WHAT YOU NEED TO DO | Print the data again, exactly.
=== THE DATA ===
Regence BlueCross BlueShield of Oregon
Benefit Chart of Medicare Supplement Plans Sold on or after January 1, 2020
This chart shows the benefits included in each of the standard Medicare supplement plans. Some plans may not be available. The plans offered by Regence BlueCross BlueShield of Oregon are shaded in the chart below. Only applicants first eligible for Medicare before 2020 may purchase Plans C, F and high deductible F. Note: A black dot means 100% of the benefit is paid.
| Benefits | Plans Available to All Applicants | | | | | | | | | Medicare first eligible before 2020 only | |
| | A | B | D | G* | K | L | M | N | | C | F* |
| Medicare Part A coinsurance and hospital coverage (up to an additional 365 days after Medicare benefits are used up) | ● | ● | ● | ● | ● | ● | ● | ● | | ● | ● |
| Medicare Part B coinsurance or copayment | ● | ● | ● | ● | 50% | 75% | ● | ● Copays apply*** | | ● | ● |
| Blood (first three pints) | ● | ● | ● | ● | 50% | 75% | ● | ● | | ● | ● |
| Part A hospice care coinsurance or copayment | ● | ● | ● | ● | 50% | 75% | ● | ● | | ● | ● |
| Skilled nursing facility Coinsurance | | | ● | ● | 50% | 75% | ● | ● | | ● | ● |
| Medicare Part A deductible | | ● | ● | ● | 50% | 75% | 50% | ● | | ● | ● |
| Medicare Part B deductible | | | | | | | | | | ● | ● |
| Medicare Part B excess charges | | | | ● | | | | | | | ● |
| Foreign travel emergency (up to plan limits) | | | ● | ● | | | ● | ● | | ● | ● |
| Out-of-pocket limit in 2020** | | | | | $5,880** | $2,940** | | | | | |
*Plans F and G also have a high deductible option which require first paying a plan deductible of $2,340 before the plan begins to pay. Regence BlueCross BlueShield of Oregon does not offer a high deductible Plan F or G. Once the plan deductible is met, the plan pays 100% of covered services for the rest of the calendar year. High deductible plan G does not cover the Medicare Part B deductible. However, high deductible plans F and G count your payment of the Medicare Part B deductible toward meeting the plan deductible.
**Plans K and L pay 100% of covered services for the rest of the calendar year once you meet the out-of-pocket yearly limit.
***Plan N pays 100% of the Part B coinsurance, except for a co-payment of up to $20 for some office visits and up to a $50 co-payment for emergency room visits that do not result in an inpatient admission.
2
===
YOUR RESPONSE |
Regence BlueCross BlueShield of Oregon
Benefit Chart of Medicare Supplement Plans Sold on or after January 1, 2020
This chart shows the benefits included in each of the standard Medicare supplement plans. Some plans may not be available. The plans offered by Regence BlueCross BlueShield of Oregon are shaded in the chart below. Only applicants first eligible for Medicare before 2020 may purchase Plans C, F and high deductible F. Note: A black dot means 100% of the benefit is paid.
| Benefits | Plans Available to All Applicants | | | | | | | | | Medicare first eligible before 2020 only | |
| | A | B | D | G* | K | L | M | N | | C | F* |
| Medicare Part A coinsurance and hospital coverage (up to an additional 365 days after Medicare benefits are used up) | ● | ● | ● | ● | ● | ● | ● | ● | | ● | ● |
| Medicare Part B coinsurance or copayment | ● | ● | ● | ● | 50% | 75% | ● | ● Copays apply*** | | ● | ● |
| Blood (first three pints) | ● | ● | ● | ● | 50% | 75% | ● | ● | | ● | ● |
| Part A hospice care coinsurance or copayment | ● | ● | ● | ● | 50% | 75% | ● | ● | | ● | ● |
| Skilled nursing facility Coinsurance | | | ● | ● | 50% | 75% | ● | ● | | ● | ● |
| Medicare Part A deductible | | ● | ● | ● | 50% | 75% | 50% | ● | | ● | ● |
| Medicare Part B deductible | | | | | | | | | | ● | ● |
| Medicare Part B excess charges | | | | ● | | | | | | | ● |
| Foreign travel emergency (up to plan limits) | | | ● | ● | | | ● | ● | | ● | ● |
| Out-of-pocket limit in 2020** | | | | | $5,880** | $2,940** | | | | | |
*Plans F and G also have a high deductible option which require first paying a plan deductible of $2,340 before the plan begins to pay. Regence BlueCross BlueShield of Oregon does not offer a high deductible Plan F or G. Once the plan deductible is met, the plan pays 100% of covered services for the rest of the calendar year. High deductible plan G does not cover the Medicare Part B deductible. However, high deductible plans F and G count your payment of the Medicare Part B deductible toward meeting the plan deductible.
**Plans K and L pay 100% of covered services for the rest of the calendar year once you meet the out-of-pocket yearly limit.
***Plan N pays 100% of the Part B coinsurance, except for a co-payment of up to $20 for some office visits and up to a $50 co-payment for emergency room visits that do not result in an inpatient admission.
2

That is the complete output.